BEGIN Source

Culture

As our first and most important step, we'll examine cultures. A culture represents a language optionally combined with a geographical or political location. This combination is often referred to synonymously as a locale (e.g., in Win32 and Java). A user of an internationalized application will ordinarily have a single preferred culture, which is used to customize presented data based on regional, cultural, and language implications of such a preference. For example, if your user lives and works in France, it's likely he or she would appreciate a UI whose text was presented in French. Likewise, for somebody who is inputting text in Arabic, it would be nice if your application were sensitive to the fact that Arabic is written from right to left, and indeed probably requires some customized string logic as a result. If you ship reusable APIs, international users will likely expect culture-specific switches where appropriate, and similarly to receive exception text (and documentation) in the local language.

Many applications are written regardless of culture preferences, leading to poor user experiences for international users. Some code may even function improperly should it be run with culture preferences different than those the application was originally developed and tested with. Thus, even if you don't intend to localize your program for specific cultures, it's still a worthwhile exercise to test aggressively for international-specific problems. This will reduce the chance that your program crashes or exposes reliability and/or security holes when running on a foreign platform. We will discuss some examples of this later in this section.

Representing Cultures (CultureInfo)

END Source
BEGIN Data provided

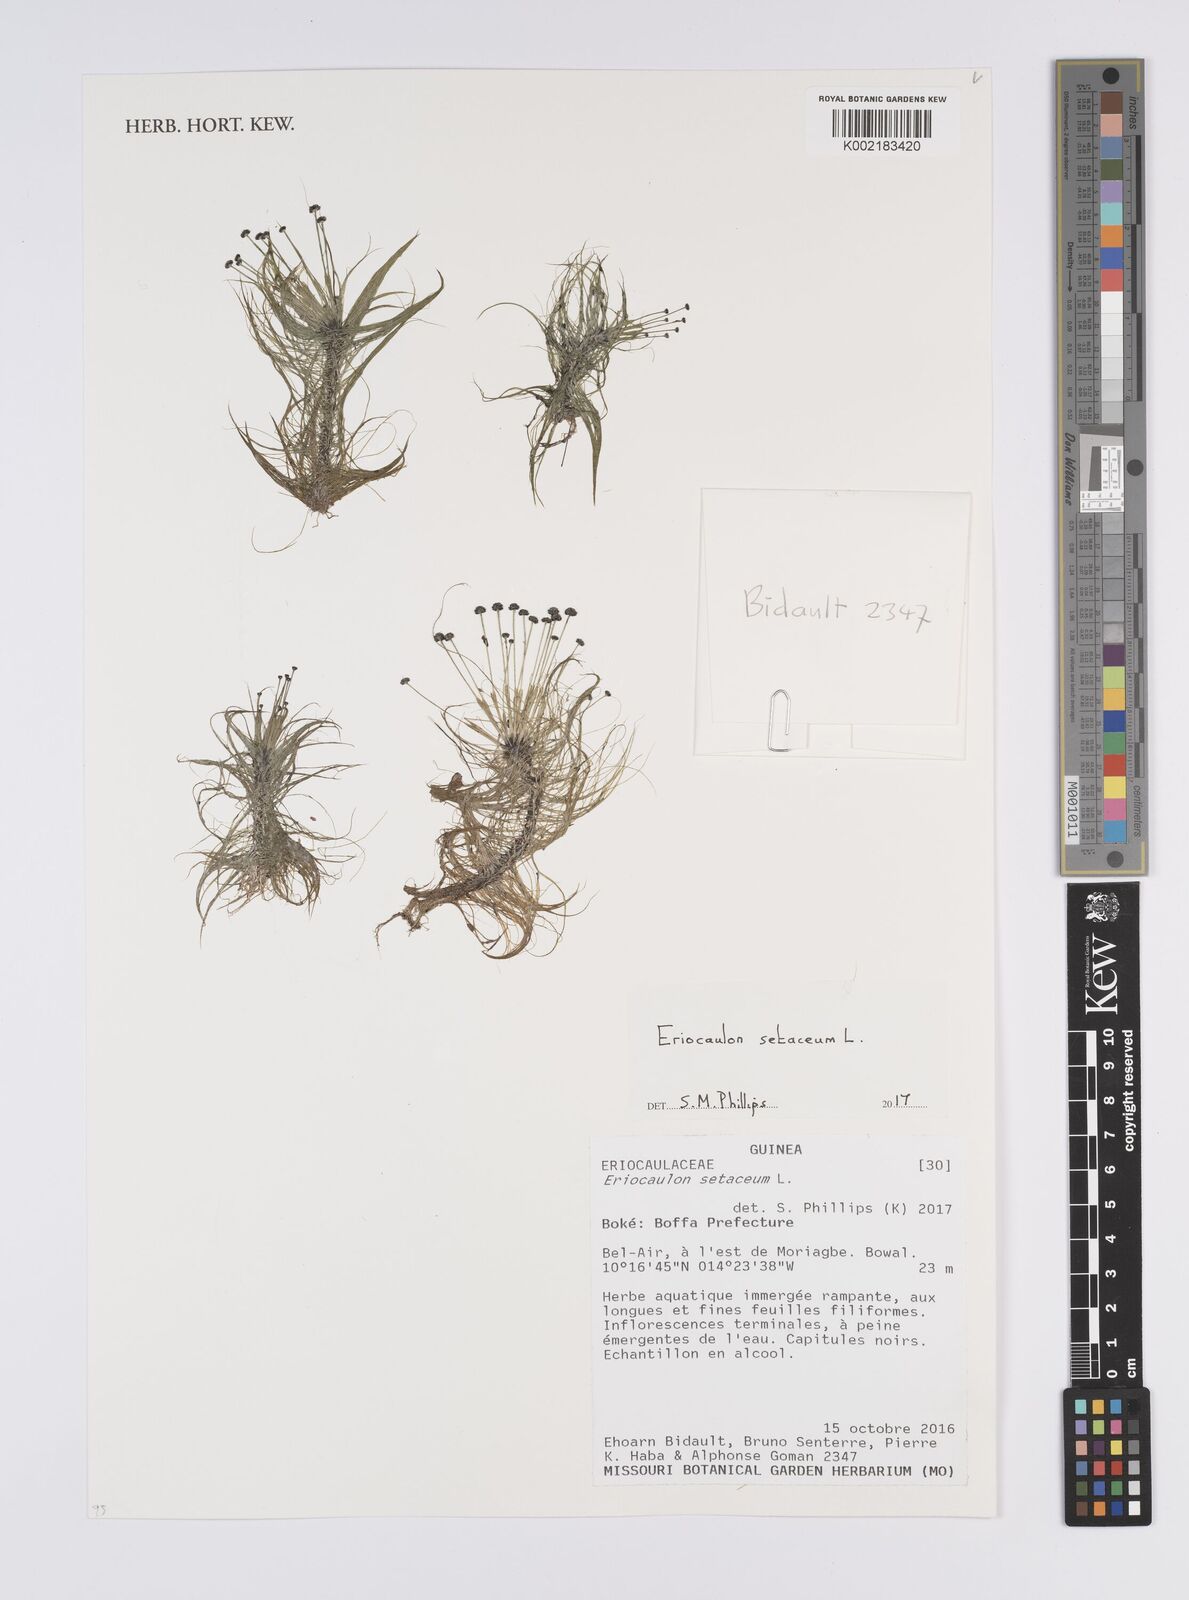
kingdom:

END Data provided
BEGIN Data provided

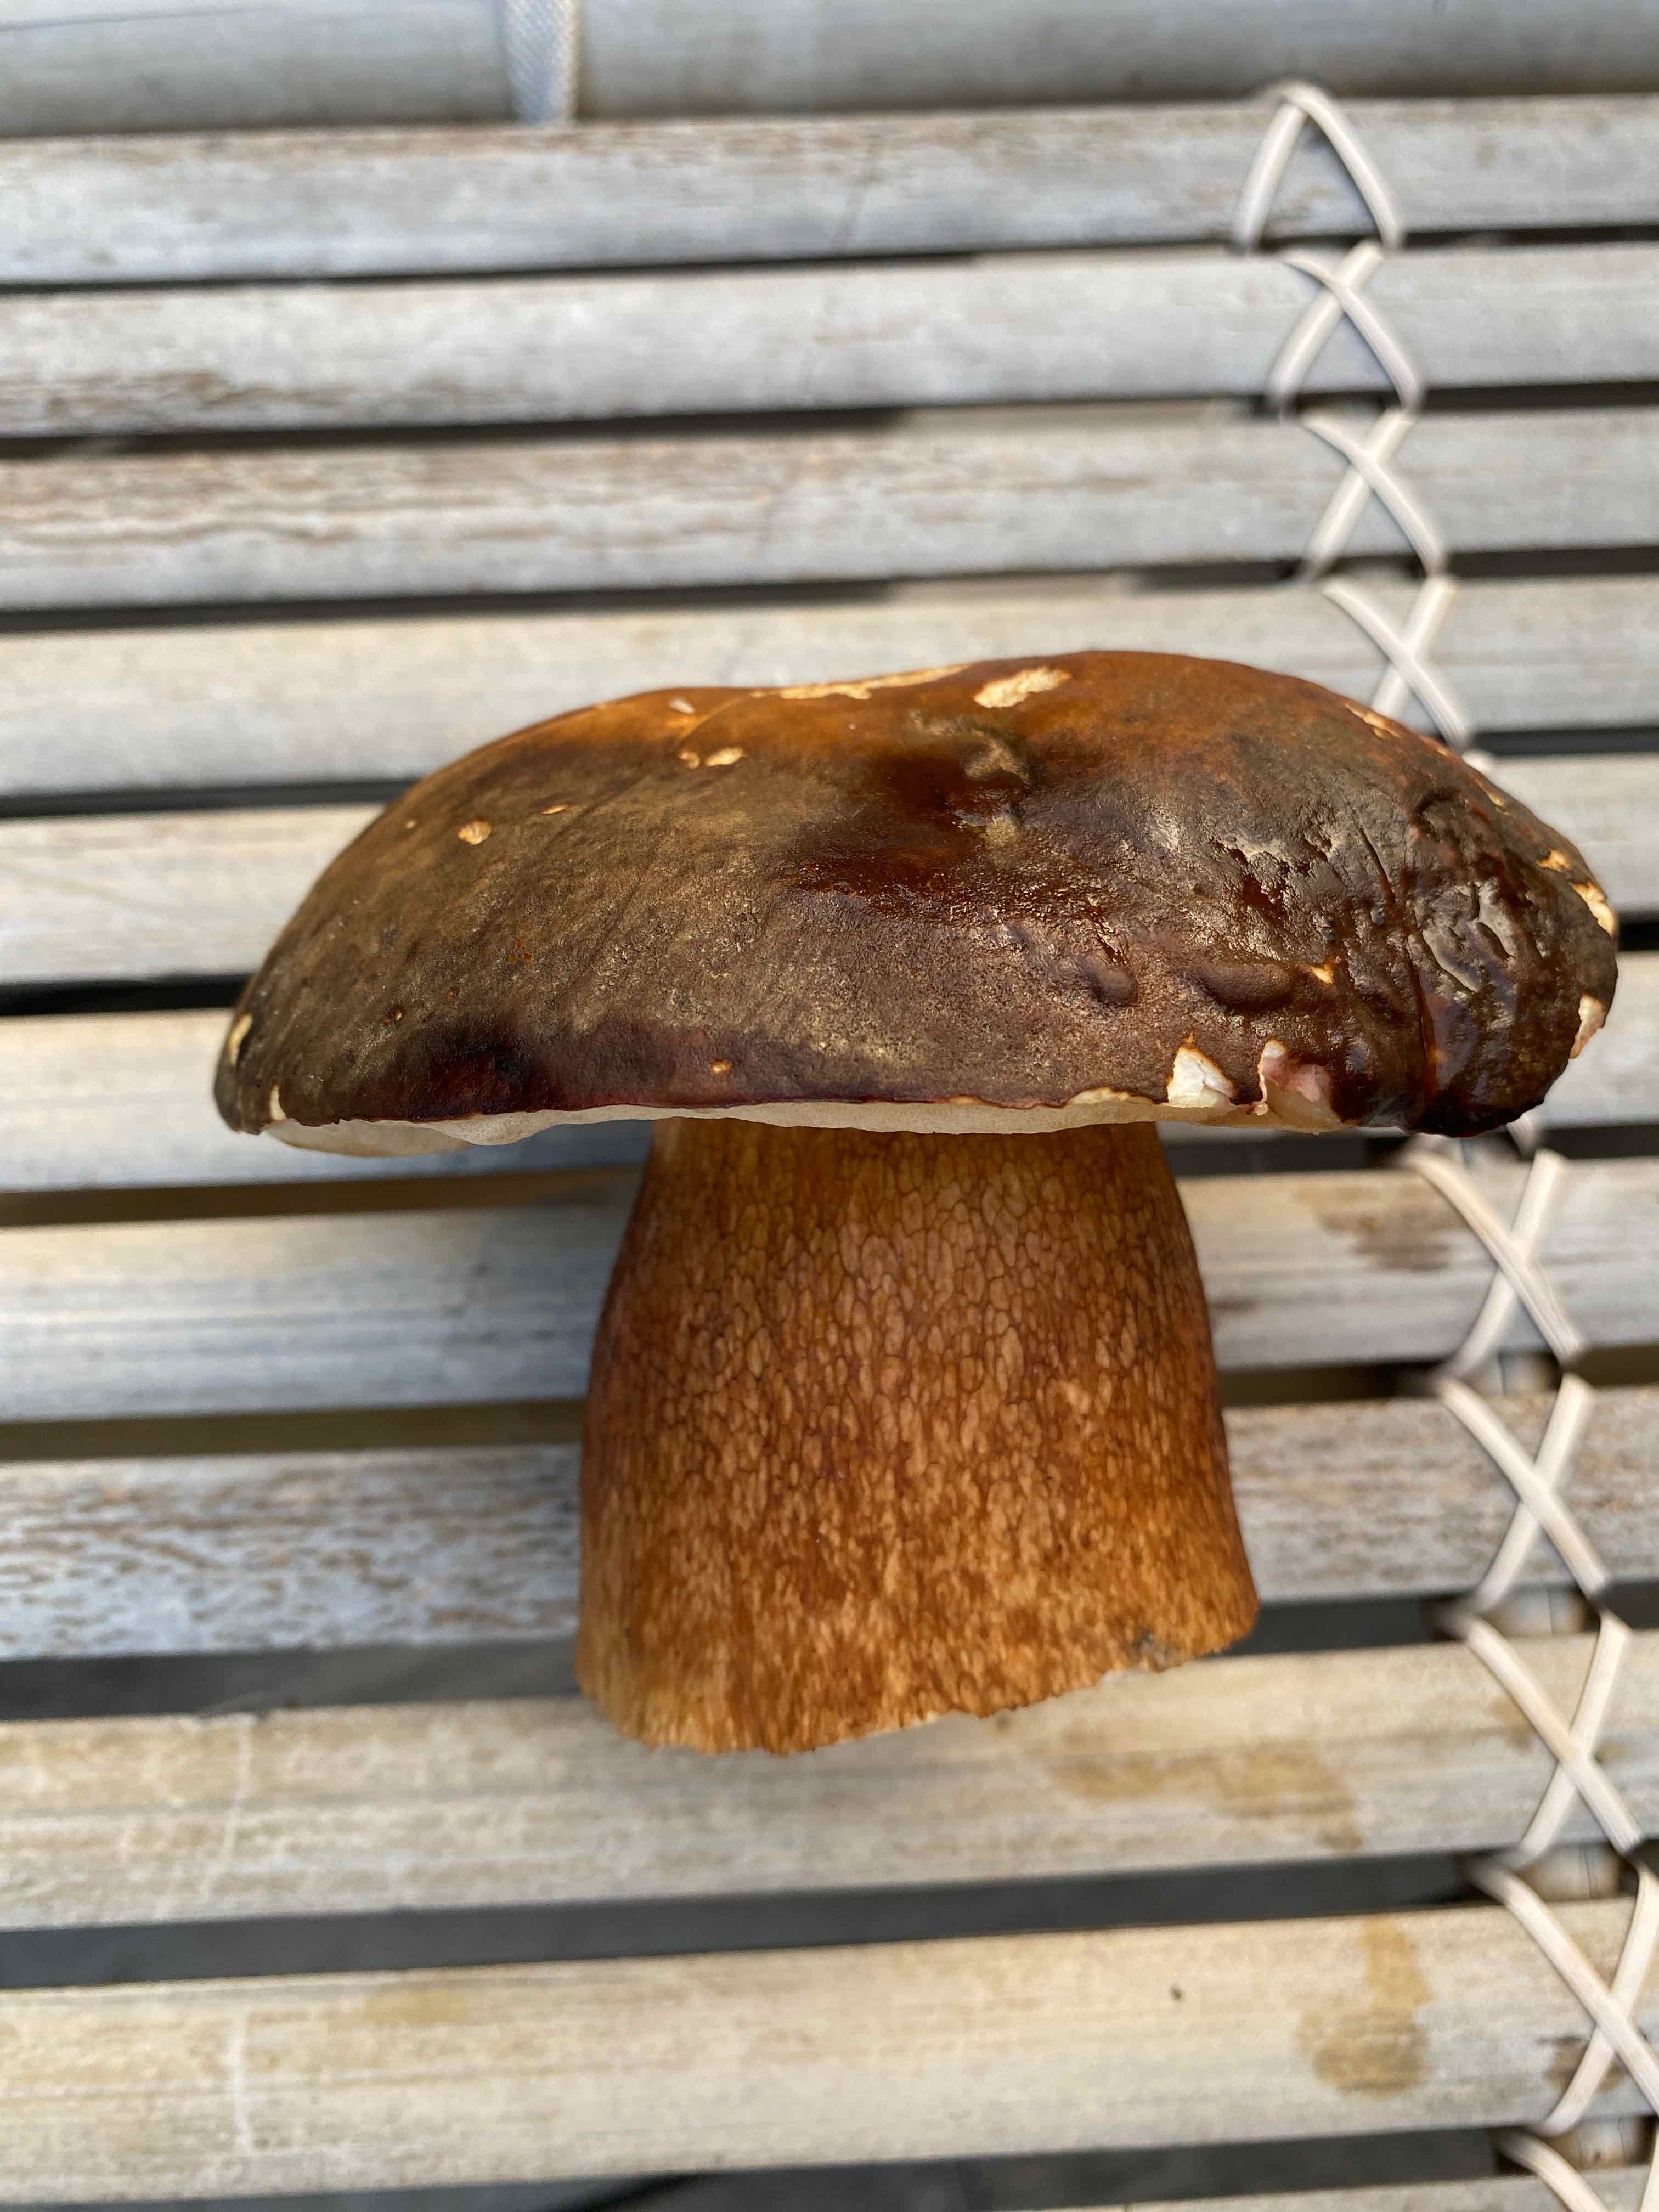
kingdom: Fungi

END Data provided

What the task requires:
Write out the passage on cultures above, starting at "Many applications are" and ending at "Representing Cultures (CultureInfo)".

Solution to this problem:
Many applications are written regardless of culture preferences, leading to poor user experiences for international users. Some code may even function improperly should it be run with culture preferences different than those the application was originally developed and tested with. Thus, even if you don't intend to localize your program for specific cultures, it's still a worthwhile exercise to test aggressively for international-specific problems. This will reduce the chance that your program crashes or exposes reliability and/or security holes when running on a foreign platform. We will discuss some examples of this later in this section.

Representing Cultures (CultureInfo)